Count the lines below that contain the word "slash", and give only that number.

BEGIN Input data

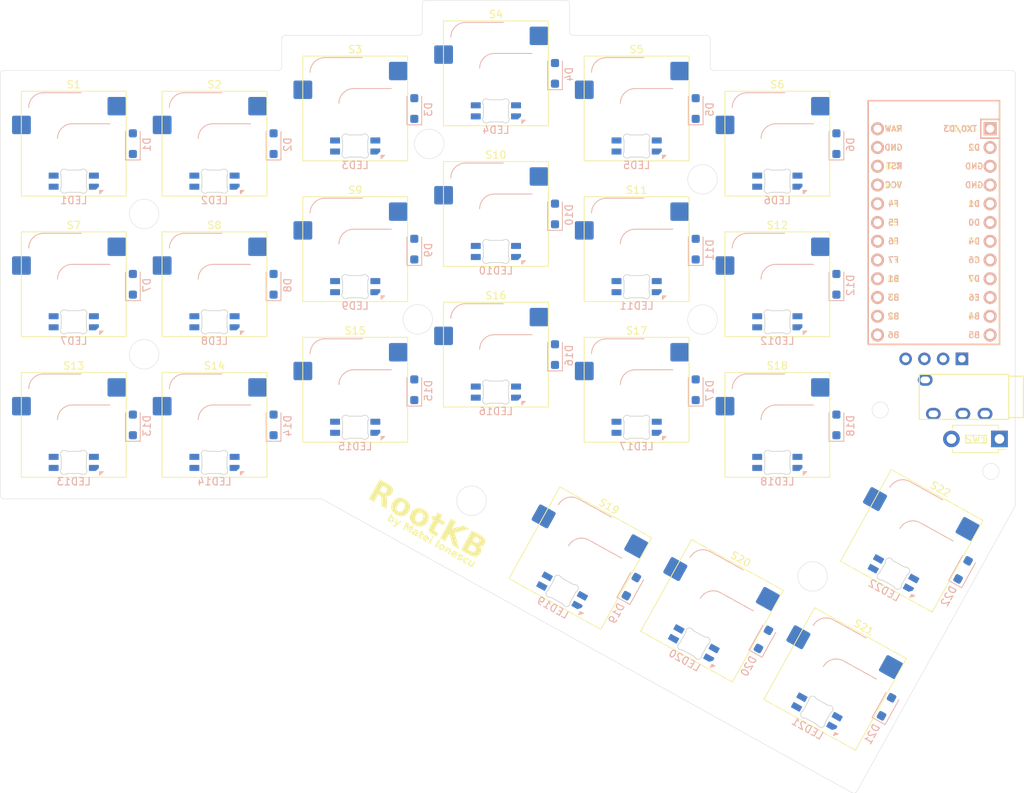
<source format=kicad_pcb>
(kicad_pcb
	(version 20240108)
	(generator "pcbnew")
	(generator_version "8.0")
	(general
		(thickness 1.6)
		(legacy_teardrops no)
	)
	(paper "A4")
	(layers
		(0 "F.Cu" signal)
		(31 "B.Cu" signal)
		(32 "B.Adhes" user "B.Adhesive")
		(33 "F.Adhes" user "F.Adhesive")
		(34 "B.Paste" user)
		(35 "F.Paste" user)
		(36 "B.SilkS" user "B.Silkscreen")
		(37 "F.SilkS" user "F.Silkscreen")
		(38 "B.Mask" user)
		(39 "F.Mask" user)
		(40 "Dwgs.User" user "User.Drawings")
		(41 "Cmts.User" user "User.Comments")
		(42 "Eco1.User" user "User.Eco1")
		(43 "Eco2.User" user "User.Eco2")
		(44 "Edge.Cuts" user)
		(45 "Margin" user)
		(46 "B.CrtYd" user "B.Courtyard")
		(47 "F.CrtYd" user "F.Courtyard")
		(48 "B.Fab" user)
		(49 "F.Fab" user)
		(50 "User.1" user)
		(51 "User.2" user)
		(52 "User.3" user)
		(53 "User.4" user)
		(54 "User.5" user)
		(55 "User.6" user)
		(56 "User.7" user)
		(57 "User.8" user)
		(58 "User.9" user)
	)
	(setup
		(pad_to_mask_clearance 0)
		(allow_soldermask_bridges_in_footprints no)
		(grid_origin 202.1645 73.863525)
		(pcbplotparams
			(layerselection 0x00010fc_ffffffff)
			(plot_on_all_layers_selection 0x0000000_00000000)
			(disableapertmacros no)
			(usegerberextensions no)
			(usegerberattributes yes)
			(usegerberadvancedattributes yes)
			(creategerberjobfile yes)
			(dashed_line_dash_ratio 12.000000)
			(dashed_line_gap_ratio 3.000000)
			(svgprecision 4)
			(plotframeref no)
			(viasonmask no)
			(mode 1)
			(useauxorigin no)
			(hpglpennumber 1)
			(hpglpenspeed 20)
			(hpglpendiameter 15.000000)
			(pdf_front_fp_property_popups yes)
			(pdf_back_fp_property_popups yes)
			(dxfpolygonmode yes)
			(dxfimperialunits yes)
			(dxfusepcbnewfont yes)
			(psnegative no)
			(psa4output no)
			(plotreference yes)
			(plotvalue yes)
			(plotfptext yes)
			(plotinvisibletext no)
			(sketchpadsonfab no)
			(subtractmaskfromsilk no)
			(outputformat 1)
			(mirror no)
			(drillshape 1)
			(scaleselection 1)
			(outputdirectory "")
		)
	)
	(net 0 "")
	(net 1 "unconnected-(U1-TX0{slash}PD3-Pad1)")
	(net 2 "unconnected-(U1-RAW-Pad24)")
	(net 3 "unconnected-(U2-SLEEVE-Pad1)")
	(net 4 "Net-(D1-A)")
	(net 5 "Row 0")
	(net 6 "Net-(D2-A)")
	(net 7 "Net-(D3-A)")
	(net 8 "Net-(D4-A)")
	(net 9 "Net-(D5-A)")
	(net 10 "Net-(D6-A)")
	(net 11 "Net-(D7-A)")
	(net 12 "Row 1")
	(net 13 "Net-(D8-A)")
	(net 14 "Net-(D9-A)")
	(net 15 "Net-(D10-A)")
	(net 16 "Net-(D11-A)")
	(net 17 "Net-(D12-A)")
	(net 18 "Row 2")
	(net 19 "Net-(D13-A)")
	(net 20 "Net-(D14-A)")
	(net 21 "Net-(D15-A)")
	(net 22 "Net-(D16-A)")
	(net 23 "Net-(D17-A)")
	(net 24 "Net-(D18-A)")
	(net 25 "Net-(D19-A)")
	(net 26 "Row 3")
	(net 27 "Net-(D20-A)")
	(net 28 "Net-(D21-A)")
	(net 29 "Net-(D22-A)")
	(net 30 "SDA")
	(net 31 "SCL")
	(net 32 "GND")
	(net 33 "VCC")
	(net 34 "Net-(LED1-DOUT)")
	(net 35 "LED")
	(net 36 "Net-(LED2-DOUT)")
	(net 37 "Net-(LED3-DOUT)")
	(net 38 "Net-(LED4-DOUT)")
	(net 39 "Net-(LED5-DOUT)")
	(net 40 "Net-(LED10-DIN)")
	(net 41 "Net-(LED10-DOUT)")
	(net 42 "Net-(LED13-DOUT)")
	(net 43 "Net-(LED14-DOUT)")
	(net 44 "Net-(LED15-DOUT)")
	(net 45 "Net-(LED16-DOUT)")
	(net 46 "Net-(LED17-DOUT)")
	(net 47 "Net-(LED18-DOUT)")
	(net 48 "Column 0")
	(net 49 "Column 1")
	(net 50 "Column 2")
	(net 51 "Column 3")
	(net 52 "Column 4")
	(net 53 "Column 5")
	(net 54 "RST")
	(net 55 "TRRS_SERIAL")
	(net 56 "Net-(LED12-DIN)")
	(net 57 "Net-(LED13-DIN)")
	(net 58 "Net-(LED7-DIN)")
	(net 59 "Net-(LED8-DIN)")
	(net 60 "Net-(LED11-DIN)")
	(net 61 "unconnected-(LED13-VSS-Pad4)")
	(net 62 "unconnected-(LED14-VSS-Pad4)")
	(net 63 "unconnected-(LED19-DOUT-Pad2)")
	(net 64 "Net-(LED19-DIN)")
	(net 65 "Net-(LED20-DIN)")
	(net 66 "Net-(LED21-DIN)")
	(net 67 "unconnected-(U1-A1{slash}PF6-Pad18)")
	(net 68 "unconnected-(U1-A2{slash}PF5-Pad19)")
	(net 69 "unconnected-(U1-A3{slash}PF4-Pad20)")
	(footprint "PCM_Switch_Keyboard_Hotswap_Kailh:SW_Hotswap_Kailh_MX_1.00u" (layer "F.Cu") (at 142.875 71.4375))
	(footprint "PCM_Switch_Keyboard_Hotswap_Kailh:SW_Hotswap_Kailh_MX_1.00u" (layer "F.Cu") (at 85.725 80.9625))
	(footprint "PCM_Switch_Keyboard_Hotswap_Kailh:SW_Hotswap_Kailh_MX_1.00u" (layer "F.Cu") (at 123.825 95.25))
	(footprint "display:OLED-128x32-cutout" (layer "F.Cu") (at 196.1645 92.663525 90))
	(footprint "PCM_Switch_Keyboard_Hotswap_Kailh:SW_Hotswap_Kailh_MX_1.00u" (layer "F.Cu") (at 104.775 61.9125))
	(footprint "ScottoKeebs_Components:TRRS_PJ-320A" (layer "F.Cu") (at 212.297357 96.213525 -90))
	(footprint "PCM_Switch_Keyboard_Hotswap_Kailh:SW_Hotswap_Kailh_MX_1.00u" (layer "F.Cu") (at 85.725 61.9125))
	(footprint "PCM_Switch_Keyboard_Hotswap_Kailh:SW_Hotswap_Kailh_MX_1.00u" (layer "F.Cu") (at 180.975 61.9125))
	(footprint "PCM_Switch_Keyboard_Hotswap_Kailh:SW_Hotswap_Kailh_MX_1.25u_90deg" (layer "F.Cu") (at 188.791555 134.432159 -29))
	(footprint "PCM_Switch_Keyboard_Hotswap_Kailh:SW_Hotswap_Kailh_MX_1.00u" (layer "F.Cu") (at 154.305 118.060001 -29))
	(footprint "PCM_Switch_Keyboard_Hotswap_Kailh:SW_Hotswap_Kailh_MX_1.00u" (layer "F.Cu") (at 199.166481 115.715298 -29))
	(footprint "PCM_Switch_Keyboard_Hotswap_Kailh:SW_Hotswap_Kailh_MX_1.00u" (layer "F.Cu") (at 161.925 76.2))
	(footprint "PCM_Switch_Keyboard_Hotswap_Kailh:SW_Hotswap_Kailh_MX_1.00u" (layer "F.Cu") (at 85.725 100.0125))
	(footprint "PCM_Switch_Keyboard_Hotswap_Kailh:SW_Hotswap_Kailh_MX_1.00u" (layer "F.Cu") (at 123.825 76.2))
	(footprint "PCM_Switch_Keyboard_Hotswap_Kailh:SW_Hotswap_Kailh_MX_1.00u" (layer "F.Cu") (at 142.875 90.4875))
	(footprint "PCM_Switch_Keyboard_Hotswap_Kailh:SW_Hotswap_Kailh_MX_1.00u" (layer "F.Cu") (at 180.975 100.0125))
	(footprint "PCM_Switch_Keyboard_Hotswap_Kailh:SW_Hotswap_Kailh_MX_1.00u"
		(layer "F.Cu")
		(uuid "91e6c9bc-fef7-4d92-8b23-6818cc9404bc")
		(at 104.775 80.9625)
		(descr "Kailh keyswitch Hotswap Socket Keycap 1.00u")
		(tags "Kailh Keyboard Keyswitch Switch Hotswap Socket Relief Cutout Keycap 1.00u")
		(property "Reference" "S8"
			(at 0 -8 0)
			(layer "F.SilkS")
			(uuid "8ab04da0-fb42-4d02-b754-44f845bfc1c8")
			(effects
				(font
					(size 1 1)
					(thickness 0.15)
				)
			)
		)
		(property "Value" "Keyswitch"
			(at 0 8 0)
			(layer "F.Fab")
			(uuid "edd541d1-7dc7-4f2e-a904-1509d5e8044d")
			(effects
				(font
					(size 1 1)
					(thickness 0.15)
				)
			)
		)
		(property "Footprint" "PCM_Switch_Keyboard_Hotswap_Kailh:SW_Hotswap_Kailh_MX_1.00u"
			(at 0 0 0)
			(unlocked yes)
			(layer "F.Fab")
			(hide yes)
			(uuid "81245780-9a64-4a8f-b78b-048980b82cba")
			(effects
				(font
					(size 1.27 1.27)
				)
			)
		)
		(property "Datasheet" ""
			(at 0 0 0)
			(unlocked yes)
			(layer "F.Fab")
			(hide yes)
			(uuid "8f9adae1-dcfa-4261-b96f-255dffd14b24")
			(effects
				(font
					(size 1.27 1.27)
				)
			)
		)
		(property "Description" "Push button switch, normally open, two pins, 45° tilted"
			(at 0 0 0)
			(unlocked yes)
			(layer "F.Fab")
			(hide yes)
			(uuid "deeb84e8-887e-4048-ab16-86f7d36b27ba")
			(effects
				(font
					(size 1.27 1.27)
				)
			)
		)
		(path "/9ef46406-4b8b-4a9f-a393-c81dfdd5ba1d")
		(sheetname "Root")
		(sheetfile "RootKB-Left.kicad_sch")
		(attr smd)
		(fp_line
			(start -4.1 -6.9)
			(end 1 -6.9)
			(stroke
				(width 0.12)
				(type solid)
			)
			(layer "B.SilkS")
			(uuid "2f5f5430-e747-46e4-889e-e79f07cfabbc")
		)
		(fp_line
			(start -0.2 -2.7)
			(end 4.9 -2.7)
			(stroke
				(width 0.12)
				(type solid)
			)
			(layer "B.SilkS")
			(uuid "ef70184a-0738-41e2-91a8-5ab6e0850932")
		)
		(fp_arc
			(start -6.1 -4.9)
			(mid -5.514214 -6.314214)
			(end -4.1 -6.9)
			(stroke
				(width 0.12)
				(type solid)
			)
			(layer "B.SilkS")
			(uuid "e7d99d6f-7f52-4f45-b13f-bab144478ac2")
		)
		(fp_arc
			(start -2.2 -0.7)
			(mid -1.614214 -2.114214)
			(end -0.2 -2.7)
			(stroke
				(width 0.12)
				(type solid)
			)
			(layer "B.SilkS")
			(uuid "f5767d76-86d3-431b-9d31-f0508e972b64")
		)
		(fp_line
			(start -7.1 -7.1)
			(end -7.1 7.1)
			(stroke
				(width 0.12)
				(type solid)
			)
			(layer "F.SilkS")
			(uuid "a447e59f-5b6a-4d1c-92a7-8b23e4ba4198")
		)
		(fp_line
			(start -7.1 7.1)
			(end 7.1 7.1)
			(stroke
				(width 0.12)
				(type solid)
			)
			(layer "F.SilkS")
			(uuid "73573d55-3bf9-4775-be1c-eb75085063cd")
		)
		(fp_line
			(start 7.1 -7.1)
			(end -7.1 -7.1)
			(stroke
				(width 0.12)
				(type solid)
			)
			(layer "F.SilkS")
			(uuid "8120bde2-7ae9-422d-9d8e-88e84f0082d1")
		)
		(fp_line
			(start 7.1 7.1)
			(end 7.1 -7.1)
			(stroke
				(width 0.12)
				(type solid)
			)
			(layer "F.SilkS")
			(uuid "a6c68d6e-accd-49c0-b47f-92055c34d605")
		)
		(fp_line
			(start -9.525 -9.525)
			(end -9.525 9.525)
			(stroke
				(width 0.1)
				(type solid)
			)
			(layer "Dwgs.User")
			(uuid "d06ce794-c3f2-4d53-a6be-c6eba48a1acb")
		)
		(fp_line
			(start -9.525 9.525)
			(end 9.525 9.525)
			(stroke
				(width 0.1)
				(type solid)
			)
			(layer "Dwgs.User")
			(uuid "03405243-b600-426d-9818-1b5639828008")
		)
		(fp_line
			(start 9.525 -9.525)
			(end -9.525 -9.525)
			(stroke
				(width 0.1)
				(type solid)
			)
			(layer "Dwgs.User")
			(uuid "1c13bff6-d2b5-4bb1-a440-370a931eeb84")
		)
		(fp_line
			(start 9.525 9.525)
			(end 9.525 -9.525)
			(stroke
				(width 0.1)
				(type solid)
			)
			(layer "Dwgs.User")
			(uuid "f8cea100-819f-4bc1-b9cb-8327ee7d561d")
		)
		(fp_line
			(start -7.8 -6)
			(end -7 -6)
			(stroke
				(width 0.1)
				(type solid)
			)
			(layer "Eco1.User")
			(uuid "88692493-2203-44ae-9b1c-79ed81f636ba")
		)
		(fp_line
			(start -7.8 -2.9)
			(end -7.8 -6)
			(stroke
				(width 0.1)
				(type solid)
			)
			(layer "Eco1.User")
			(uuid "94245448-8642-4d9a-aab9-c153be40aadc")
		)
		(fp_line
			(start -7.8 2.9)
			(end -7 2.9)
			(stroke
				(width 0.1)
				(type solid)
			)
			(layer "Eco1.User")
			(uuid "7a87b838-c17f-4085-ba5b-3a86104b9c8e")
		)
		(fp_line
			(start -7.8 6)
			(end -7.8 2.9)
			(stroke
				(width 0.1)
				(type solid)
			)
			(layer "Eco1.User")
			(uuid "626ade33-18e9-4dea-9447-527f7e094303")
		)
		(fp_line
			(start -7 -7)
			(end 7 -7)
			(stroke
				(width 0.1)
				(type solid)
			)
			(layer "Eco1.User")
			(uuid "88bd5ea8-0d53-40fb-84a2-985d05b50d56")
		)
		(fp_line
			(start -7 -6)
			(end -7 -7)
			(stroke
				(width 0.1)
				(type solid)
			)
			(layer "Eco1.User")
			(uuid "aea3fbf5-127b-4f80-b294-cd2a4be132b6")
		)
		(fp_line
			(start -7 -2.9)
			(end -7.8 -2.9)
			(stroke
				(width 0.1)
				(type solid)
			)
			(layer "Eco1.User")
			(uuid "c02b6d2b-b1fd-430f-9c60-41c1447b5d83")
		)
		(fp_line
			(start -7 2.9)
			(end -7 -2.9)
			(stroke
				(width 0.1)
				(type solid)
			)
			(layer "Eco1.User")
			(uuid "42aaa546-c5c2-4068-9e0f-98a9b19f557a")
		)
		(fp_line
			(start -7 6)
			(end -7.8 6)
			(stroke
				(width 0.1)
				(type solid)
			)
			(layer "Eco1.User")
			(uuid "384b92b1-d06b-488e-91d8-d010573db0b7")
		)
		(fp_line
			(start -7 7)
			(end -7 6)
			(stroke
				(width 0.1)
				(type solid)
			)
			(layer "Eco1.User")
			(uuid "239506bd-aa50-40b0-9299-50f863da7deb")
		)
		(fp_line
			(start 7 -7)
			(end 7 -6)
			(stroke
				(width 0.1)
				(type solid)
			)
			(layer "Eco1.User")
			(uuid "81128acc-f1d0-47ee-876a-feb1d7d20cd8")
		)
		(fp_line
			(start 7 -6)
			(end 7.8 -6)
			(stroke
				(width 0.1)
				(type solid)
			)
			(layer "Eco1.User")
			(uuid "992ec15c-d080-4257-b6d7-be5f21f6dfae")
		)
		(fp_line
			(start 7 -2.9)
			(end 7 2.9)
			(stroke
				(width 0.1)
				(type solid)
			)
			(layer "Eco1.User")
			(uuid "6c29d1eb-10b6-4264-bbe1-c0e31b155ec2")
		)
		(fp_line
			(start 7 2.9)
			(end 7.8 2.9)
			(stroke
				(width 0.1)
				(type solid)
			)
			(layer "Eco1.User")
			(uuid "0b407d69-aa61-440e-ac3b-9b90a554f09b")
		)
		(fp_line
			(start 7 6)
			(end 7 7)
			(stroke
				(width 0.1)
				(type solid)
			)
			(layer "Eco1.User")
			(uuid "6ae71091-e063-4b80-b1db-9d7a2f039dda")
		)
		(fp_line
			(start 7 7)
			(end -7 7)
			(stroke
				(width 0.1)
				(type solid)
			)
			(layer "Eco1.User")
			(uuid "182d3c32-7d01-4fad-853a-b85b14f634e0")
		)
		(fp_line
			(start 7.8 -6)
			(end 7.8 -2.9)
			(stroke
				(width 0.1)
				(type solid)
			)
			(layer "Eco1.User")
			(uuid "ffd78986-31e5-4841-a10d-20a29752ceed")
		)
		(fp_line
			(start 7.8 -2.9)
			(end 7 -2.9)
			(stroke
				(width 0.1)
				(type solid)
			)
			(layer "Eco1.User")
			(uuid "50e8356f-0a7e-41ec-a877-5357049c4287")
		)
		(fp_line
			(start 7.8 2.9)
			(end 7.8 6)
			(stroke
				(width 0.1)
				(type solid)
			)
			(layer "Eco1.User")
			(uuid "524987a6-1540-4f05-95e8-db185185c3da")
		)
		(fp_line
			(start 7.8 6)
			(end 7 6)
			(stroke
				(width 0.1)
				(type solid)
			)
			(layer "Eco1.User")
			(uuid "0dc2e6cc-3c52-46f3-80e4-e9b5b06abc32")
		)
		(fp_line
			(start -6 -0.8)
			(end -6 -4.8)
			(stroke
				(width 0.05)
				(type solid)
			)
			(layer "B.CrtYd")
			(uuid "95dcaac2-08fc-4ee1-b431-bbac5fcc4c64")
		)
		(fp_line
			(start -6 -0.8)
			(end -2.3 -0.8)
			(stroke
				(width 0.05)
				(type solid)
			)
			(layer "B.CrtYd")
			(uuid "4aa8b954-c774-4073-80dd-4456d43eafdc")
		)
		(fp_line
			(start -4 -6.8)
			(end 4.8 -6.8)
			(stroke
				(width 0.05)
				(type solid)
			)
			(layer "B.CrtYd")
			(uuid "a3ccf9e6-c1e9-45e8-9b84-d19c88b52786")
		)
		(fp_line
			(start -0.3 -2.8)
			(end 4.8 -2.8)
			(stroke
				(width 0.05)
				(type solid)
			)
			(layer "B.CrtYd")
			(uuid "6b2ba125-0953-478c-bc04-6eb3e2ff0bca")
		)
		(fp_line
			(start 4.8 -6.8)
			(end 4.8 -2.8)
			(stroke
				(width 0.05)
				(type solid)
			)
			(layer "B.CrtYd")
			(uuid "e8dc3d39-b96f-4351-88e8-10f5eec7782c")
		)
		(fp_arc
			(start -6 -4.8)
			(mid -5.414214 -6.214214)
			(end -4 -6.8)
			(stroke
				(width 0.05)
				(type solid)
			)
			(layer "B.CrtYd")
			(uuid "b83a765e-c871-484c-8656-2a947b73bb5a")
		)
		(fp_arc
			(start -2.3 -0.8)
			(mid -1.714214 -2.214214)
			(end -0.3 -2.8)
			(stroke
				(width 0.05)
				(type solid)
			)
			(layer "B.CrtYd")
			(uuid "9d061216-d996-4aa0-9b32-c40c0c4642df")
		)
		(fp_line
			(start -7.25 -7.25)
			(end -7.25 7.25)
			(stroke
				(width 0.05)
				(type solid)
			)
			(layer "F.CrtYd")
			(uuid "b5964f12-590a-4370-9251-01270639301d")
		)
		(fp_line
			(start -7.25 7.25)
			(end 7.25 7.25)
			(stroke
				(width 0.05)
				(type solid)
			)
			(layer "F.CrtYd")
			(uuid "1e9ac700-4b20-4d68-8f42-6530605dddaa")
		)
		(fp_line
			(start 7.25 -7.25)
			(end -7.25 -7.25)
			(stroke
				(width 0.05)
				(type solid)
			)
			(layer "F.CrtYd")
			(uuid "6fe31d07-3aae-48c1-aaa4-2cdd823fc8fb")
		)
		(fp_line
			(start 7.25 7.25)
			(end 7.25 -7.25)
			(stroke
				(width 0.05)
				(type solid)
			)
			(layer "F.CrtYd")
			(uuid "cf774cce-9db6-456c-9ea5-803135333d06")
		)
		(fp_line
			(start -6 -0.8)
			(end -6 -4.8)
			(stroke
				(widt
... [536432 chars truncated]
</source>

END Input data

[Task response]
4